Proffered with profuse monologue to deliver, a slightly haggard Richard Burton revels in his last hurrah with pluperfect elocution and genuine sympathy, fenced within a dead-end marriage and deviled by his Hellenic nightmares, Martin’s professional facade starts to totter when he becomes increasingly bewitched by Alan’s perfervid devotion to his fantastic construct about horses, Burton is rarely that good. But in the event, it is Peter Firth who gives his much venerated co-star a run for his money, not least for his intrepidity to bare it all (both physically and emotionally) in honing up Alan’s stunted development: dazed perplex, infantile petulance, disquieted mindset and unbridled elation, during their respective stages in the whole package of a soul-shattering leading performance (yes, he is Oscar-nominated for the supporting category, a shaft is also given to Burton for his breakthrough role in Henry Koster’s MY COUSIN RACHLE, quarter of a century ago).

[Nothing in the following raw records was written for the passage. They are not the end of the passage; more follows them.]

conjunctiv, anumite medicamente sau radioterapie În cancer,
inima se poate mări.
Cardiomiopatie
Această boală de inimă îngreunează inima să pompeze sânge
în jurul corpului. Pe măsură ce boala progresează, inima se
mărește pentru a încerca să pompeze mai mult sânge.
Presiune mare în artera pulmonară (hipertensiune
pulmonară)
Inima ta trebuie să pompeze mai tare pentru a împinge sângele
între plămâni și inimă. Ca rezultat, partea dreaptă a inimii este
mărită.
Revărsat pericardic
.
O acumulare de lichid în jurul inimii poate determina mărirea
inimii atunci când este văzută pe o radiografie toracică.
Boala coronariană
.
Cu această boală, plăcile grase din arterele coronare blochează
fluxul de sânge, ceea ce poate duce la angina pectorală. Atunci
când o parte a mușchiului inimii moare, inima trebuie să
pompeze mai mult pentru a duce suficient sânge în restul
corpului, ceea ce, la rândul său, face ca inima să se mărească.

Secondary players are also indomitably excellent, Colin Blakely emits arguably the most tormented gaze ever when his Frank inadvertently witnesses his son’s deviation; Joan Ploweright heartrendingly holds court as a mother who cites demonology in her utter despair; Jenny Agutter won a BAFTA more for her moxie of undressing than her underdeveloped character Jill Mason, who has the guts to invite a boy to watch a Swedish skin flick, but cannot sense that he might not be entirely compos mentis; and finally, Eileen Atkins in her very early movie role, as the magistrate who introduces Alan to Martin and has a platonic friendship with the latter, although mostly appears to repeatedly make Martin feel good about himself, her fierce glare and undivided compassion subtly suggests that she is one of his betters.
Alternating between Martin and Alan’s quotidian sessions which often lead to the latter’ss own flashback and Martin’s own quest for truth outside the hospital, Lumet marshals a compulsive treatise not merely about a young man’s suppressed sexuality and profound humiliation of erectile dysfunction, but also mirrors an elder man’s deep-seated trepidation of his diminishing potency, with an audacity rarely seen on the USA screen, for instance, the money shot where Alan performs his ritual in the raw with a horse during the wee hours on a field, is uncannily numinous and perversely beauteous, then there are those in-your-face, fast-edited montage of blinding a horse with a sickle and its bloody coda, never a psychodrama dares to go rapier-like in both its subject and vision, manna from heaven, that is what Sidney Lumet’s EQUUS is.
referential entries: Lumet’s THE VERDICT (1982, 7.7/10), 12 ANGRY MEN (1957, 9.0/10); Brian De Palma’s CARRIE (1976, 8.1/10).